**ARTICLE:**
Snow, that's good to know that it can fit my phone - it would be very handy as the one I currently use doesn't and is one more annoyance.


----------



## snow0160 (Sep 20, 2016)

I tried to get my bf to use it but he actually prefers a tiny Rubbermaid container. He thinks he is too "cool" for a fanny pack LOL. The instructor for our class uses her pockets. Seems like a good way to go. The assistant instructor has a recycled gelato plastic container with a string around it and she wears it like a necklace. I thought this was creative hehe. I prefer my petsafe fanny pack. 
As to the treat in mouth thing. My service dog trainer told me AKC show dogs do this when they do conformation. It is a good way to teach your dog to focus. I don't know a whole lot about conformation and the show ring but when I taught my dog focus I just brought the treat to my face rather than put it in my mouth.


----------



## lily cd re (Jul 23, 2012)

I have vests with pockets that I got from a vendor at a couple of shows. They are reversible and have pockets on both sides and both left and right sides. I wear them often at matches and nearly always at trials. I choose which one to wear and which side faces out to give contrast between my arms and my body for the utility signals. Reserve treats are only on my right side, never close to the dog. If you look at post #165 in this thread http://www.poodleforum.com/24-performance-agility-obedience-hunting/117681-long-road-ud-17.html you will see one of those vests. The link should take you to the page that has that post.


----------



## snow0160 (Sep 20, 2016)

*What a good idea!*



lily cd re said:


> Reserve treats are only on my right side, never close to the dog. If you look at post #165 in this thread http://www.poodleforum.com/24-performance-agility-obedience-hunting/117681-long-road-ud-17.html you will see one of those vests. The link should take you to the page that has that post.



Excellent idea Lily. I'm going to take reserve treats next time.

ETA: I love the video. Utility is all about off leash distance training. Lucky and I are working on this outside of our Pet tricks class. We have not yet signed up for utility or versatility. I find it funny about the Halloween discussion in the background.


----------



## Skylar (Jul 29, 2016)

snow0160 said:


> Excellent idea Lily. I'm going to take reserve treats next time.

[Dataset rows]

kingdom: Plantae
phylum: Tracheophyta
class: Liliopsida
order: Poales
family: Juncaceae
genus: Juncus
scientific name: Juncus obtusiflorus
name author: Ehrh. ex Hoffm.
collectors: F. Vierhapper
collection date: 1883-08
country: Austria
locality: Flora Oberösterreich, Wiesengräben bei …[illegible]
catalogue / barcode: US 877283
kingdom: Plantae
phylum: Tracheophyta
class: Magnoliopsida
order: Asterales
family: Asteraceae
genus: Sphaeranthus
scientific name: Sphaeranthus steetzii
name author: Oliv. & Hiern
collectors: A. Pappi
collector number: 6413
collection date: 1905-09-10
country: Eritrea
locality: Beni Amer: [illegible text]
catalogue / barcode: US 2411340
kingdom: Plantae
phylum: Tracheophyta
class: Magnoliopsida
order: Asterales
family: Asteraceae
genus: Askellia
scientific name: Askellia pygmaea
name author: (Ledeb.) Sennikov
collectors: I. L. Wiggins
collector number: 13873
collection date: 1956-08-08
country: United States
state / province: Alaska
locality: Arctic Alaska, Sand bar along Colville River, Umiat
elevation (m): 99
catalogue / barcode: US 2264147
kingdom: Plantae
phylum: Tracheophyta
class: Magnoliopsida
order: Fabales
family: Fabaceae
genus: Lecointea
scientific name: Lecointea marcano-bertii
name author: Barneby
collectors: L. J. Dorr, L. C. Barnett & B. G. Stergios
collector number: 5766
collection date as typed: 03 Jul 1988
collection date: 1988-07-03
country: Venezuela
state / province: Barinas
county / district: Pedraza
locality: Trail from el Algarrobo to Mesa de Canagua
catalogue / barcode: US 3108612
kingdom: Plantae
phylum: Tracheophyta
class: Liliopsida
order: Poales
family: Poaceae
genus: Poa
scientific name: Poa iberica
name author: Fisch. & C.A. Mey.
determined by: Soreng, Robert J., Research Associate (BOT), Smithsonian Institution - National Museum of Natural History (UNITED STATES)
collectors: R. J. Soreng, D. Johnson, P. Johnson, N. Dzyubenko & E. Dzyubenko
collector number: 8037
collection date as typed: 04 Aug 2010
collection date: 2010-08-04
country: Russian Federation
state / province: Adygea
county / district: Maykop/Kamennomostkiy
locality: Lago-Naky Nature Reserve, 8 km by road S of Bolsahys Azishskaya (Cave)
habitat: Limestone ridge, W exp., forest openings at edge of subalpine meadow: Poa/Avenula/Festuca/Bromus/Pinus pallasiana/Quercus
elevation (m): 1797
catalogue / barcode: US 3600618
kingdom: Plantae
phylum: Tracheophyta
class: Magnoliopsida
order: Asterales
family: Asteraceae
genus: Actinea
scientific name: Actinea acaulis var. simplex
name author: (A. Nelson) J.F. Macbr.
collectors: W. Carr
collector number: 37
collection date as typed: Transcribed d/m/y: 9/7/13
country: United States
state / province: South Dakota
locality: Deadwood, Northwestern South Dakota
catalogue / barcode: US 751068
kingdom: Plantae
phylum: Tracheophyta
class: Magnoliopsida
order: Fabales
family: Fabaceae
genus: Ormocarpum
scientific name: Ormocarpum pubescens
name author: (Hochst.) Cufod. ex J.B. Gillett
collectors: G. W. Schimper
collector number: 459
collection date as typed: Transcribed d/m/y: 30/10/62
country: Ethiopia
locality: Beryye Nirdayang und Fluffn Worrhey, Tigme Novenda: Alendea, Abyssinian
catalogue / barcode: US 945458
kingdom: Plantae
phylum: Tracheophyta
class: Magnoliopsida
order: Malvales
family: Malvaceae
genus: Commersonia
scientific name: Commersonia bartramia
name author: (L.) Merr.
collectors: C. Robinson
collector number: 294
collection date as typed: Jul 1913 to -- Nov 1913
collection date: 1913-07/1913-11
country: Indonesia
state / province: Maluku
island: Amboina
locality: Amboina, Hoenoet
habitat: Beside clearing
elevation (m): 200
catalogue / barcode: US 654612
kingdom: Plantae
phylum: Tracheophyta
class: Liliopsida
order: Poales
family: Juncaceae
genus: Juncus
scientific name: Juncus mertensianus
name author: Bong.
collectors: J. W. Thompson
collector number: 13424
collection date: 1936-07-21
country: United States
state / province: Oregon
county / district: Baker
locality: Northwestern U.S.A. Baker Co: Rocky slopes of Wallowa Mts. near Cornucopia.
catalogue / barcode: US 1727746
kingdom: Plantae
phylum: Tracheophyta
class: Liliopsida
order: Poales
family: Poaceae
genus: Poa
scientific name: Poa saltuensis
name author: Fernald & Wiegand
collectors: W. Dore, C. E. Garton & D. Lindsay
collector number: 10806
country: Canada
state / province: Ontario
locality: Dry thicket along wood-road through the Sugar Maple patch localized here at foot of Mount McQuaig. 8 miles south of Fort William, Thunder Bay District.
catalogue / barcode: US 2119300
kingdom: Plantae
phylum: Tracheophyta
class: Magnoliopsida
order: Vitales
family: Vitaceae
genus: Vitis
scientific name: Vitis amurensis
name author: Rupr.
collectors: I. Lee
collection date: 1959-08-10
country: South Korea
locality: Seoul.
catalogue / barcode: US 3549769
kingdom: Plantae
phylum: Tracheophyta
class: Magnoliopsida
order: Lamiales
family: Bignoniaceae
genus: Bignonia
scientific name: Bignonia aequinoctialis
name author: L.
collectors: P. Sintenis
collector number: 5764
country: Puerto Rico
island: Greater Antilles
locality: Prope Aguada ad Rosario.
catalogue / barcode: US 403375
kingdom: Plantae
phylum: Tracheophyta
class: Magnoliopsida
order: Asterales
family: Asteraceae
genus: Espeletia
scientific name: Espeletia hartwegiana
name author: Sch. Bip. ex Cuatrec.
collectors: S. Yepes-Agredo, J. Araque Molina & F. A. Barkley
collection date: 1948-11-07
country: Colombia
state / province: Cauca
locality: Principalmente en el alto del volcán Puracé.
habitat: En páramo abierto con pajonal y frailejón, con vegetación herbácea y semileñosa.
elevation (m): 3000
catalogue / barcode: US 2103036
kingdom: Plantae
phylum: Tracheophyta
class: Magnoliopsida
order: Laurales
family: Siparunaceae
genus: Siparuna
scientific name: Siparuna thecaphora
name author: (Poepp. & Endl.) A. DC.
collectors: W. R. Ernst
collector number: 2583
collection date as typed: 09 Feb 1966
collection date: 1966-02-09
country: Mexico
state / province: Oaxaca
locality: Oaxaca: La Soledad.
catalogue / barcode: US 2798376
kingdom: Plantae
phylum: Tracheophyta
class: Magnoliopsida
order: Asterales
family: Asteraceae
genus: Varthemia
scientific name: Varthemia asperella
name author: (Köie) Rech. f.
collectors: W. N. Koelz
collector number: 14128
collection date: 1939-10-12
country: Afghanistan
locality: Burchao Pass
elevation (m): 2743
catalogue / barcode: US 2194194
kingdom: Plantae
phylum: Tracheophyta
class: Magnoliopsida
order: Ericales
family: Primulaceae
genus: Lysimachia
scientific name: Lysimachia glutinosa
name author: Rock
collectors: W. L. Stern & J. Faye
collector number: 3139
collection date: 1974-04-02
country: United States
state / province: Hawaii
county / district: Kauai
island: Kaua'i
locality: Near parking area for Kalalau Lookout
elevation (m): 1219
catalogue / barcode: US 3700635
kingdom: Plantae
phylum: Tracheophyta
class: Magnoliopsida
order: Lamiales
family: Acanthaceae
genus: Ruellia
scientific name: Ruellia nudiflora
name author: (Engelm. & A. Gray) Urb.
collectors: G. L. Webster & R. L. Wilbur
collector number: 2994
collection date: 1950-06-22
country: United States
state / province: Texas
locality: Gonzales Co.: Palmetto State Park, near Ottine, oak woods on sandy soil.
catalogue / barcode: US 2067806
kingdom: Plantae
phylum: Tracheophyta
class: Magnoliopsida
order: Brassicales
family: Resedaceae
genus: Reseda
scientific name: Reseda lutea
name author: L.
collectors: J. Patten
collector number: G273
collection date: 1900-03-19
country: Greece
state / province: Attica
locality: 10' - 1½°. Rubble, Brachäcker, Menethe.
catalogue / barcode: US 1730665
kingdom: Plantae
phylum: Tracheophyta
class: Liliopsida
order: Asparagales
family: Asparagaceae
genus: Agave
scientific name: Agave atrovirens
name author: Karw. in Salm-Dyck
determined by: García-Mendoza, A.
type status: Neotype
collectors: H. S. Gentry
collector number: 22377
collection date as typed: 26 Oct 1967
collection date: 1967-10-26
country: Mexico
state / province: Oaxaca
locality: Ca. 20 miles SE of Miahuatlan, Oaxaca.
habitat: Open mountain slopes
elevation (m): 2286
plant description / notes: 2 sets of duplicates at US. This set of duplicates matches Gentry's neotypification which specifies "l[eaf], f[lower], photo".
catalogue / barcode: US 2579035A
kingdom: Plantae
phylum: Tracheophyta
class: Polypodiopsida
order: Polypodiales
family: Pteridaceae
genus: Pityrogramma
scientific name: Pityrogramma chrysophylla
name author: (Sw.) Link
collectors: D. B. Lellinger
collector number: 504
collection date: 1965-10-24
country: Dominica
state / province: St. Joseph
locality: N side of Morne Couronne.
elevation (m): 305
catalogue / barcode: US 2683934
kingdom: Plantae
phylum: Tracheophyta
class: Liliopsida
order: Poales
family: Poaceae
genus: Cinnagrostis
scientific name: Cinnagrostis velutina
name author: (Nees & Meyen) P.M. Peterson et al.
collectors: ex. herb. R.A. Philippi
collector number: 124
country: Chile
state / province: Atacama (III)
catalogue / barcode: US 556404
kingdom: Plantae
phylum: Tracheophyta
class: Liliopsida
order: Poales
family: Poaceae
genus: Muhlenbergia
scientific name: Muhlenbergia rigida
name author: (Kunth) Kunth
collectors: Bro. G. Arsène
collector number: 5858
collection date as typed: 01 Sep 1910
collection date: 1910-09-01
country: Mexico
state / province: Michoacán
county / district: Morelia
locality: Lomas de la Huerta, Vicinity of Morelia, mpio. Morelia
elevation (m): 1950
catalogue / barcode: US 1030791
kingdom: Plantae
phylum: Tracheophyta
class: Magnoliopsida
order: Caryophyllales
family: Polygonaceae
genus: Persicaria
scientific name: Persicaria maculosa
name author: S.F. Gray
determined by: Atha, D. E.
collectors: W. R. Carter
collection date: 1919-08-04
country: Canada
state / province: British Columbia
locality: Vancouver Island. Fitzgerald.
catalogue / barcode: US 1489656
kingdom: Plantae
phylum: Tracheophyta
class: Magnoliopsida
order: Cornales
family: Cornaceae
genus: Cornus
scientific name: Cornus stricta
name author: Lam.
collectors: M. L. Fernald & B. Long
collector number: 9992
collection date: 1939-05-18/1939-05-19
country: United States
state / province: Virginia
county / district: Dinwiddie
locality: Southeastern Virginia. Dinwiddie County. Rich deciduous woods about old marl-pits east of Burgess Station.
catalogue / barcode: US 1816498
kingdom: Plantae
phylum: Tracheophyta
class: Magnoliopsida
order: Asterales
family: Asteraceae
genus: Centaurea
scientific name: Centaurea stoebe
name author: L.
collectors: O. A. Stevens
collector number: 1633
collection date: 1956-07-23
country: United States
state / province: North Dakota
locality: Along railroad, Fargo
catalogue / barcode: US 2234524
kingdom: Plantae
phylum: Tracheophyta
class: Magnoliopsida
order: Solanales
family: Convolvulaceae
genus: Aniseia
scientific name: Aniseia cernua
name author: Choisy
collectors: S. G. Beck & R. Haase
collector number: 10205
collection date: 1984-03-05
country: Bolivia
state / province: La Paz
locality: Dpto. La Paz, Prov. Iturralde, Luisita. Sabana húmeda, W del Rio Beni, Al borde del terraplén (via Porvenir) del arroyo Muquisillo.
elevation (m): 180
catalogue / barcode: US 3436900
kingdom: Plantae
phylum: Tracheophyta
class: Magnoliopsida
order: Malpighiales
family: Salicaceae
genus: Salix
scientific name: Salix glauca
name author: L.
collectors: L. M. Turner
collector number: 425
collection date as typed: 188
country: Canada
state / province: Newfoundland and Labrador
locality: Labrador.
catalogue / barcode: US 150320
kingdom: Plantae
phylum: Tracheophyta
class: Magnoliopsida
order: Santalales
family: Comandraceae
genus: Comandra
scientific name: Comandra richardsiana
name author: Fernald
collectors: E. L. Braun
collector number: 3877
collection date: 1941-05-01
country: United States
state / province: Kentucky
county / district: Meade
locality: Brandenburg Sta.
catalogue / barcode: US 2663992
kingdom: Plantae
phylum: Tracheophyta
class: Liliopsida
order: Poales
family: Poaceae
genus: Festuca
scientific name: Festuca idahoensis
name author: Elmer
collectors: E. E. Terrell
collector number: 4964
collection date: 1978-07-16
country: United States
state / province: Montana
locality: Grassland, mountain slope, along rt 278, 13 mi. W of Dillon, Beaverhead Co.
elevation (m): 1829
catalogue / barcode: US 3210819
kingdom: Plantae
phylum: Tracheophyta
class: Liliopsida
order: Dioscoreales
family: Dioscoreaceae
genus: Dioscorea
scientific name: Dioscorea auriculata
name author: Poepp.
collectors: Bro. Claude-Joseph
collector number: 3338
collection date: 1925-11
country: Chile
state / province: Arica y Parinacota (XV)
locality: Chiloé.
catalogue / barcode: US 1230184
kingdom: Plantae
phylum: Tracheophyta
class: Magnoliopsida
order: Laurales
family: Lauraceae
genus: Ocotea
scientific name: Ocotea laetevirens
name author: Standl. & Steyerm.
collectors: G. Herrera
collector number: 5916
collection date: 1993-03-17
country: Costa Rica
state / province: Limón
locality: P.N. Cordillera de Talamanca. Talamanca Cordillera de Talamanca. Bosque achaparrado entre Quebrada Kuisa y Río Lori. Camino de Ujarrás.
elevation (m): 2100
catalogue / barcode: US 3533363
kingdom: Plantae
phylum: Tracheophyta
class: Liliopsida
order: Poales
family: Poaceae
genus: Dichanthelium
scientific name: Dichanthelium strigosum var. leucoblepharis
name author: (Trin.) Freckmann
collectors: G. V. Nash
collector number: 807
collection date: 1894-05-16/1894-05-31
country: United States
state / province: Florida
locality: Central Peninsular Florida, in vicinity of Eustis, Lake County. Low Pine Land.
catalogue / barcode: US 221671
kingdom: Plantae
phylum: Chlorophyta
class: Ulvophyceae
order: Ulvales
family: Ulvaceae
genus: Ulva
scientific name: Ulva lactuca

**TASKS TO PERFORM:**
a – Retype everything in the dog training thread from "Snow, that's good" down to "petsafe fanny pack.".
b – Rewrite the lines of the entries from the one containing "family: Asparagaceae" down to the one containing "county / district: Morelia", with "elevation (m)" changed to "elevation (meters)" and all else left as it is. Give only those lines.

**WORKED ANSWERS:**
a –
Snow, that's good to know that it can fit my phone - it would be very handy as the one I currently use doesn't and is one more annoyance.


----------



## snow0160 (Sep 20, 2016)

I tried to get my bf to use it but he actually prefers a tiny Rubbermaid container. He thinks he is too "cool" for a fanny pack LOL. The instructor for our class uses her pockets. Seems like a good way to go. The assistant instructor has a recycled gelato plastic container with a string around it and she wears it like a necklace. I thought this was creative hehe. I prefer my petsafe fanny pack.

b –
family: Asparagaceae
genus: Agave
scientific name: Agave atrovirens
name author: Karw. in Salm-Dyck
determined by: García-Mendoza, A.
type status: Neotype
collectors: H. S. Gentry
collector number: 22377
collection date as typed: 26 Oct 1967
collection date: 1967-10-26
country: Mexico
state / province: Oaxaca
locality: Ca. 20 miles SE of Miahuatlan, Oaxaca.
habitat: Open mountain slopes
elevation (meters): 2286
plant description / notes: 2 sets of duplicates at US. This set of duplicates matches Gentry's neotypification which specifies "l[eaf], f[lower], photo".
catalogue / barcode: US 2579035A
kingdom: Plantae
phylum: Tracheophyta
class: Polypodiopsida
order: Polypodiales
family: Pteridaceae
genus: Pityrogramma
scientific name: Pityrogramma chrysophylla
name author: (Sw.) Link
collectors: D. B. Lellinger
collector number: 504
collection date: 1965-10-24
country: Dominica
state / province: St. Joseph
locality: N side of Morne Couronne.
elevation (meters): 305
catalogue / barcode: US 2683934
kingdom: Plantae
phylum: Tracheophyta
class: Liliopsida
order: Poales
family: Poaceae
genus: Cinnagrostis
scientific name: Cinnagrostis velutina
name author: (Nees & Meyen) P.M. Peterson et al.
collectors: ex. herb. R.A. Philippi
collector number: 124
country: Chile
state / province: Atacama (III)
catalogue / barcode: US 556404
kingdom: Plantae
phylum: Tracheophyta
class: Liliopsida
order: Poales
family: Poaceae
genus: Muhlenbergia
scientific name: Muhlenbergia rigida
name author: (Kunth) Kunth
collectors: Bro. G. Arsène
collector number: 5858
collection date as typed: 01 Sep 1910
collection date: 1910-09-01
country: Mexico
state / province: Michoacán
county / district: Morelia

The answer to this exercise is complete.